Australia, 1871—Following her mother’s sudden death, Joanna Drury sets sail from India and arrives in Melbourne to claim the property left to her by her mother—and to trace the mysteries of her family’s past.
From her first steps on shore, Joanna becomes entangled with a lost boy who leads her to the fascinating Hugh Westbrook. She agrees to look after the child in exchange for Hugh’s help in finding her inheritance. But she falls deeply in love with Hugh and with life at his sheep station, Merinda.
When strange nightmares begin to plague her—the same that tormented her mother—Joanna starts to notice the Aborigines’ strange reaction to her. Delving into Australia’s past, she discovers the tragic events that have marked her family’s destiny and her own life, events that happened long ago in the time the Aborigines call “the Dreaming.”
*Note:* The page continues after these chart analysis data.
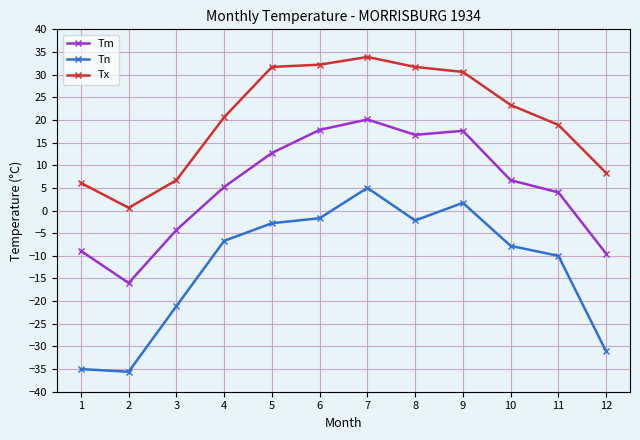

What is the sum of the Tm values at 9 and 6?

35.4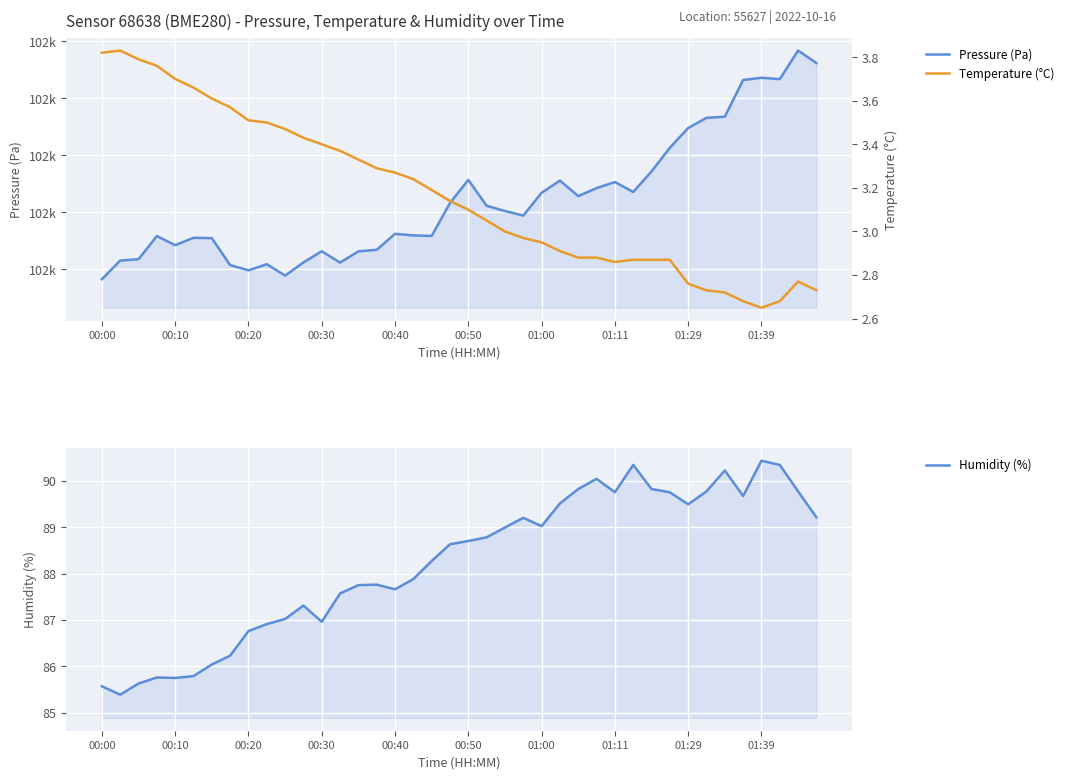

Is the value of Temperature (°C) at 33 greater than the value of Pressure (Pa) at 00:00?

No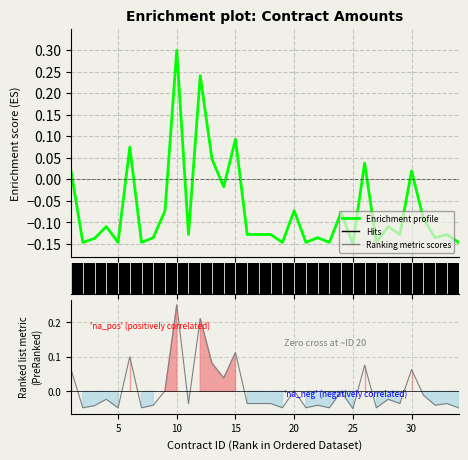

How many data points are above 0?

8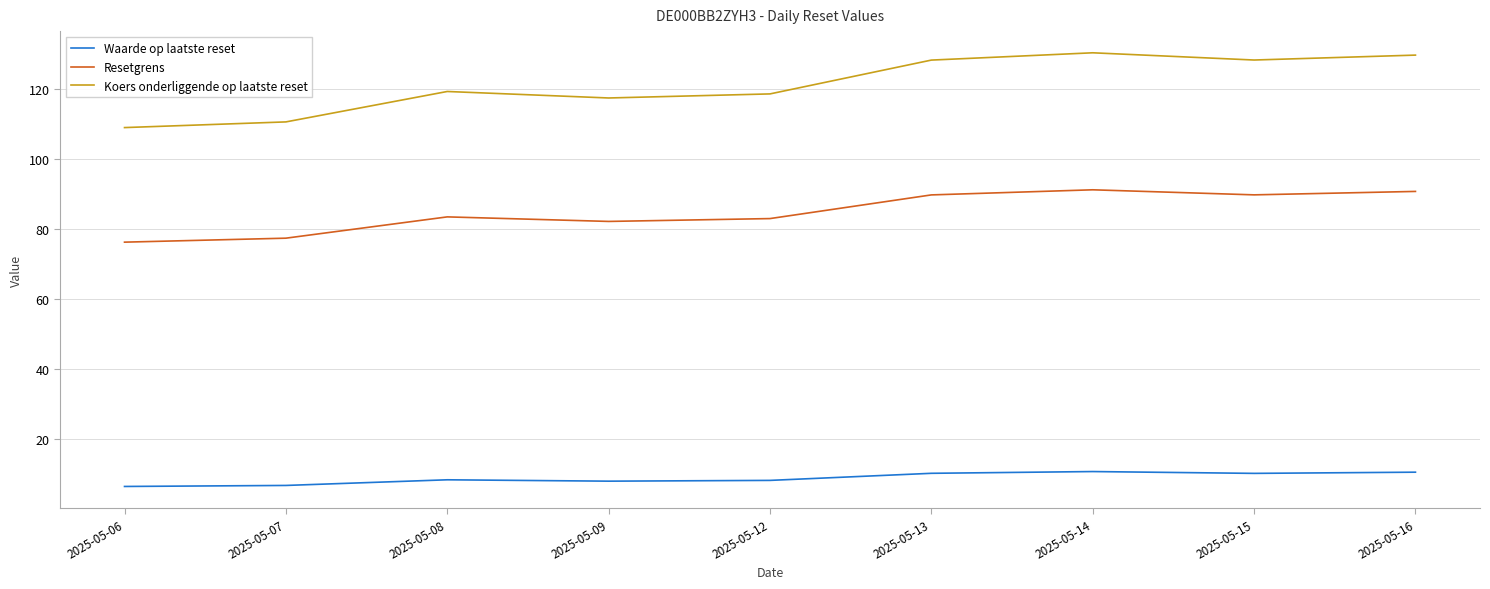

Rank the series at 2025-05-07 from lowest to highest value.

Waarde op laatste reset, Resetgrens, Koers onderliggende op laatste reset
Full of intriguing historical detail, Wood’s compelling story brings the clash of immigrant and Aboriginal cultures to stunning life, capturing the danger, mystery, and romance of an emerging country.
PUBLISHERS WEEKLY
This opulent, slightly overdone epic chronicles Australia, grand and still untamed, in a time of tremendous growth. Recently orphaned Joanna Drury sails to Melbourne from England in 1871, intending to ferret out the secrets that killed her mother, Lady Emily, who dreamed of serpents and wild dogs and died mysteriously suffering from symptoms similar to rabies. Joanna has inherited her mother's dreams and, she fears,her fate. The cause of her mother's elusive malady, she believes, lies in Lady Emily's childhood in Australia. But soon after landing, the lonely and beautiful Joanna falls in love and marries handsome Hugh Westbrook. They settle into a loving, though not always peaceful life on Hugh's rapidly growing sheep station and raise two children, Adam and Beth. But bad luck and frightening thoughts continue to haunt Joanna, and her search for Karra Karra, a place somewhere in the outback, which the dying Lady Emily directed her to find, leads Joanna and 12-year-old Beth into a dangerous part of Australia where few whites have gone before. While tales of the aborigines' intriguing culture add a particular and welcome atmosphere to this romantic saga, the enigmatic mysticism central to the plot prevents the reader from becoming totally absorbed in Joanna's plight.